You can also make a calendar of good days and bad days, or create a ranking scale yourself or with the help of your veterinarian. If your cat has consistently more bad days than good, humane euthanasia should be considered.
Natural Death at Home
Frequently, we as veterinarians hear owners’ wishes that their pets just pass away peacefully at home. The unfortunate reality is that death in its natural form, is often not peaceful and can be very difficult to watch. In the case of a brain tumor, your cat may start to seizure and not stop until they pass. This may be minutes to hours of non-stop seizures. Your cat may become non-responsive and be lying there, unable to move or interact until their breathing stops. Your cat may have an abnormal heart rate and/or breathing as they pass, which can be uncomfortable for them and for you to watch.
While we all want to pass peacefully in our sleep, the reality is that this is rarely the case. Giving your cat a peaceful ending with euthanasia is one of the most compassionate decisions you can make as a pet parent. You can hold them, have the family be with them, and even have a veterinarian come to your home to provide the euthanasia service if you want. Your cat can be sedated beforehand so they don’t feel anything and are not stressed during the process.

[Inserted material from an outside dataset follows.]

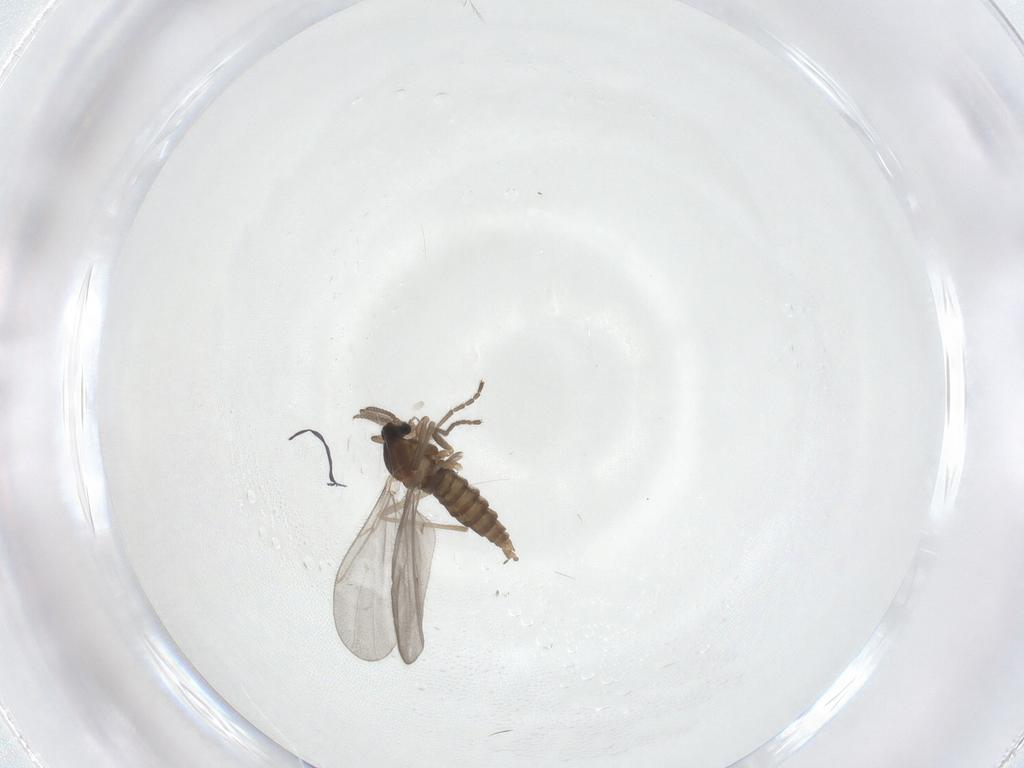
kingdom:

Losing a beloved pet, whether they pass naturally or you pursue humane euthanasia, is an extremely difficult decision. In cases where a cat may have a brain tumor, making the decision to pursue euthanasia is often dependent on their day-to-day quality of life. Frequent seizures, difficulty, and/or inability to perform and/or enjoy normal daily activities may help you determine it’s time to say goodbye.
Brain tumors are often unable to be treated, and will only worsen with time. Making the difficult decision to pursue euthanasia will oftentimes give your cat the peaceful ending they deserve before they suffer from an often incurable disease.